Instrucciones de la tarea: Transcribe literalmente la parte del fragmento de origen comprendida entre "3. Tamaño del" y "físicas y jurídicas.", ambos incluidos.

Fragmento de origen:
----
2. Derecho de propiedad y libertad de empresa

Al analizar los requisitos básicos que debe de cumplir esa Constitución Económica para ser útil durante la evolución de una sociedad civilizada, en primer lugar, la propiedad privada (artículo 33 CE) no puede quedar sometida a la "función social", la "utilidad pública" o el "interés social" y la libertad empresarial (artículo 38 CE) tampoco puede quedar restringida por los poderes públicos en defensa de la "productividad" o, incluso, de la "planificación" del gobierno de turno. Es decir, es esencial que se protejan fuertemente el derecho de propiedad y la libertad de empresa, quedando bajo tutela de jueces independientes (artículo 53 CE) y fuera del alcance de los políticos.

3. Tamaño del Estado

Lo anterior también requiere que se limite el crecimiento desmesurado del Estado ya que su intervencionismo ocasiona un grave perjuicio a la libre interacción de las personas físicas y jurídicas.
----
Ítems del conjunto:

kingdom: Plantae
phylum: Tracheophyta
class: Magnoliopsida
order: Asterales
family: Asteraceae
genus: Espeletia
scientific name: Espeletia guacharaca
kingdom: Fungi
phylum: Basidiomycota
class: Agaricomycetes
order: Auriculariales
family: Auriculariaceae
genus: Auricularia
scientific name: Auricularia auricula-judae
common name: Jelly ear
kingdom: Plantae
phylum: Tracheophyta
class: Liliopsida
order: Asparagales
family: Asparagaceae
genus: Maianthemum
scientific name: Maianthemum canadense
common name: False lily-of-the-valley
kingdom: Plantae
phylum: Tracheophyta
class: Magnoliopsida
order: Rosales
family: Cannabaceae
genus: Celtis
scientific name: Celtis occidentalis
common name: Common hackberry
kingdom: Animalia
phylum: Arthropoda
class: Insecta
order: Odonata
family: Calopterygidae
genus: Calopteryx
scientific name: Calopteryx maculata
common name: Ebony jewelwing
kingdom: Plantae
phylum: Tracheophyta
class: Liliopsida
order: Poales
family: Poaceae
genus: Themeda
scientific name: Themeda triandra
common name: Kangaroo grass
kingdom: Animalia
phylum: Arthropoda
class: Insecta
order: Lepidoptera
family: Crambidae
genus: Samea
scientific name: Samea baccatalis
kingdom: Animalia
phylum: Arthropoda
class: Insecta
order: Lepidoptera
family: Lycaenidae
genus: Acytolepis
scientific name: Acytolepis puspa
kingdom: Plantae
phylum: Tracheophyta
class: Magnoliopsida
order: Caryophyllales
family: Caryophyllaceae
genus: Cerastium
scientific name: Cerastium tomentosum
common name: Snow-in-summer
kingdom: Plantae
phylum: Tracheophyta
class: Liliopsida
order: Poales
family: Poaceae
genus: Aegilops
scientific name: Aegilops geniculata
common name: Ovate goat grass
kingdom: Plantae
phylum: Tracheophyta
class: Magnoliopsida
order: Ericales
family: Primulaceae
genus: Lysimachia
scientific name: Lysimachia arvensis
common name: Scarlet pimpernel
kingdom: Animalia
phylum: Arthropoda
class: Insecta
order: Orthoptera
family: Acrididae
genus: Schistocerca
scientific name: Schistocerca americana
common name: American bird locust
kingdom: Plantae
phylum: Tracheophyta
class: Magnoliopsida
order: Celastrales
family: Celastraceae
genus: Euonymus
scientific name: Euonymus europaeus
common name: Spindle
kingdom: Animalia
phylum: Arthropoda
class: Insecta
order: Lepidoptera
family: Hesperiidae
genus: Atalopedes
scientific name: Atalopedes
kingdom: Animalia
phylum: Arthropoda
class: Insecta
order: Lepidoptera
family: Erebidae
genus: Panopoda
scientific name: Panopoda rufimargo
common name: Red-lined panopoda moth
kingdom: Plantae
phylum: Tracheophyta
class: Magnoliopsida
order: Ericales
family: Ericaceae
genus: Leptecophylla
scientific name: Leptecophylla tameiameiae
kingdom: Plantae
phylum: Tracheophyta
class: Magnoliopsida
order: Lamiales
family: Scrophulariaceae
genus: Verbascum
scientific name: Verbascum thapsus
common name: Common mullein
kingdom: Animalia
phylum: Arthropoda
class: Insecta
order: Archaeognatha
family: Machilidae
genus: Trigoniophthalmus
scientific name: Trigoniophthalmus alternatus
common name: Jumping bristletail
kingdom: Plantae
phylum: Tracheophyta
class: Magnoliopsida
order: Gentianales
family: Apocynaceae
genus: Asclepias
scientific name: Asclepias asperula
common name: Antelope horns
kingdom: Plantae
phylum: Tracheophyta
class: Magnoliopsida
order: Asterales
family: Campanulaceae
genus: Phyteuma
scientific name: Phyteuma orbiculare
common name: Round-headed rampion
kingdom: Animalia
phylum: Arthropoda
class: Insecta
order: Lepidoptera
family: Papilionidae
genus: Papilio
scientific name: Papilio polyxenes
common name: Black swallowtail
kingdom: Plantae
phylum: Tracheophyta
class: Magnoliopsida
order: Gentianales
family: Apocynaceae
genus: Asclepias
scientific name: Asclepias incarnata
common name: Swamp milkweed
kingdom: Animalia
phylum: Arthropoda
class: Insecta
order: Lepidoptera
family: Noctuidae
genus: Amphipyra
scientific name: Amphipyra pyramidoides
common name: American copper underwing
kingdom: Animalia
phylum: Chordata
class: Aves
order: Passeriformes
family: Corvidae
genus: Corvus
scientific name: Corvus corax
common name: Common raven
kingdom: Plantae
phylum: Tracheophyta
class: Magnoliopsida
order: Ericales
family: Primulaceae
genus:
----
Resultado del ejercicio:
3. Tamaño del Estado

Lo anterior también requiere que se limite el crecimiento desmesurado del Estado ya que su intervencionismo ocasiona un grave perjuicio a la libre interacción de las personas físicas y jurídicas.